The procedure I just outlined is fairly heavy though, and definitely not something we'd want to do for every update that changes bucket sector counts, so by itself that isn't a practical way of implementing persistent allocation information.

But - there's no real reason we have to journal the new sector counts every time we update them. Updating sector counts is done when we update something else in the btree - so during journal replay when we're redoing that update, if we just update the sector counts the same way we did the first time we'll get the same result.

The only problem is if when we're replaying that update we have sector counts for the bucket being updated that are newer than the update itself - if that happens, we'll end up applying the changes from that update twice (adding or subtracting X number of sectors twice, instead of once).

But that's easy enough to solve - on startup, when we're reading in allocation information, we can just remember for each bucket the journal time of the entry we read its sector counts from (or 0 if it wasn't in the journal, just the btree; any key in the journal is newer than any key not in the journal). Then when we're doing journal replay, we can just skip updating the bucket sector counts if those counts are newer than the update we're replaying.

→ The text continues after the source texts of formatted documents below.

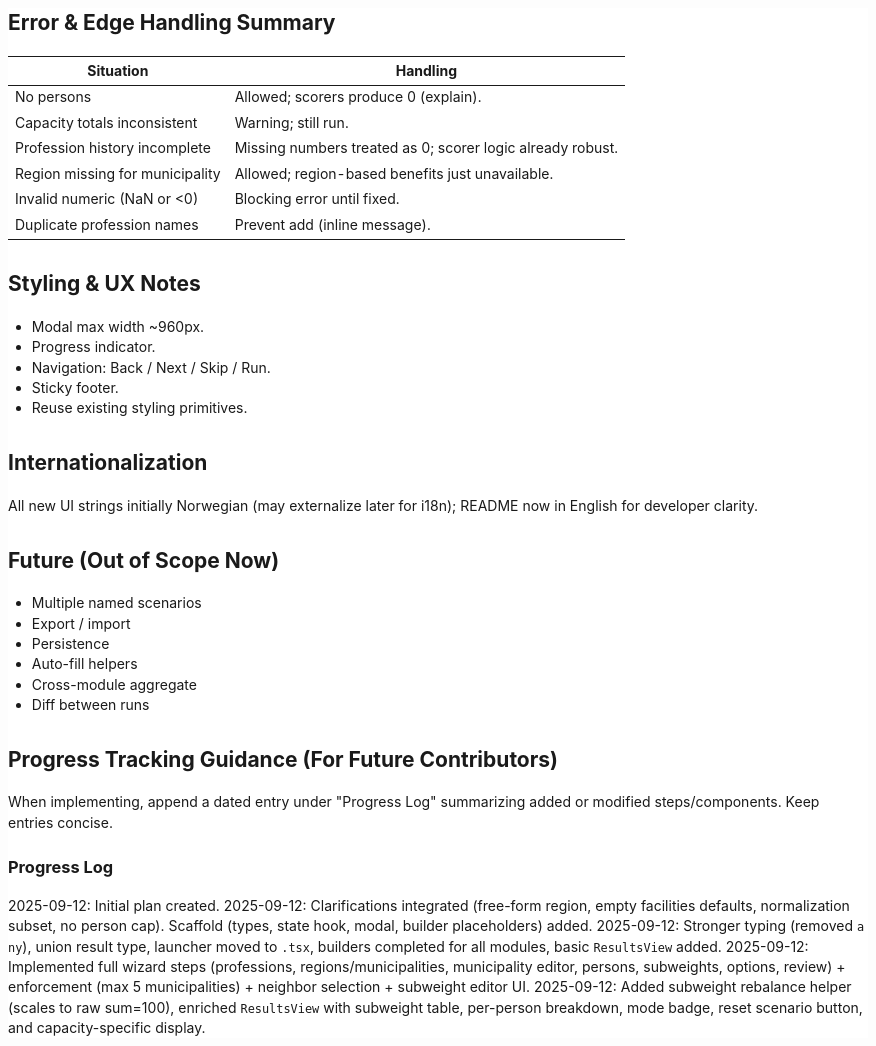 ## Error & Edge Handling Summary

| Situation | Handling |
|-----------|----------|
| No persons | Allowed; scorers produce 0 (explain). |
| Capacity totals inconsistent | Warning; still run. |
| Profession history incomplete | Missing numbers treated as 0; scorer logic already robust. |
| Region missing for municipality | Allowed; region-based benefits just unavailable. |
| Invalid numeric (NaN or <0) | Blocking error until fixed. |
| Duplicate profession names | Prevent add (inline message). |

## Styling & UX Notes

- Modal max width ~960px.
- Progress indicator.
- Navigation: Back / Next / Skip / Run.
- Sticky footer.
- Reuse existing styling primitives.

## Internationalization

All new UI strings initially Norwegian (may externalize later for i18n); README now in English for developer clarity.

## Future (Out of Scope Now)

- Multiple named scenarios
- Export / import
- Persistence
- Auto-fill helpers
- Cross-module aggregate
- Diff between runs

## Progress Tracking Guidance (For Future Contributors)

When implementing, append a dated entry under "Progress Log" summarizing added or modified steps/components. Keep entries concise.

### Progress Log

2025-09-12: Initial plan created.
2025-09-12: Clarifications integrated (free-form region, empty facilities defaults, normalization subset, no person cap). Scaffold (types, state hook, modal, builder placeholders) added.
2025-09-12: Stronger typing (removed `any`), union result type, launcher moved to `.tsx`, builders completed for all modules, basic `ResultsView` added.
2025-09-12: Implemented full wizard steps (professions, regions/municipalities, municipality editor, persons, subweights, options, review) + enforcement (max 5 municipalities) + neighbor selection + subweight editor UI.
2025-09-12: Added subweight rebalance helper (scales to raw sum=100), enriched `ResultsView` with subweight table, per-person breakdown, mode badge, reset scenario button, and capacity-specific display.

But actually, we probably don't even need to do that. If we're replaying an update and we want to skip the bucket update because the bucket sector counts are newer - the bucket sector counts are newer because there is a alloc btree key in the journal newer than the key we're currently replaying with new values. So if we don't skip the bucket update, the bucket sector counts will be temporarily wrong - but later in replay we're going to overwrite them when we get to that alloc btree key with the newer sector counts.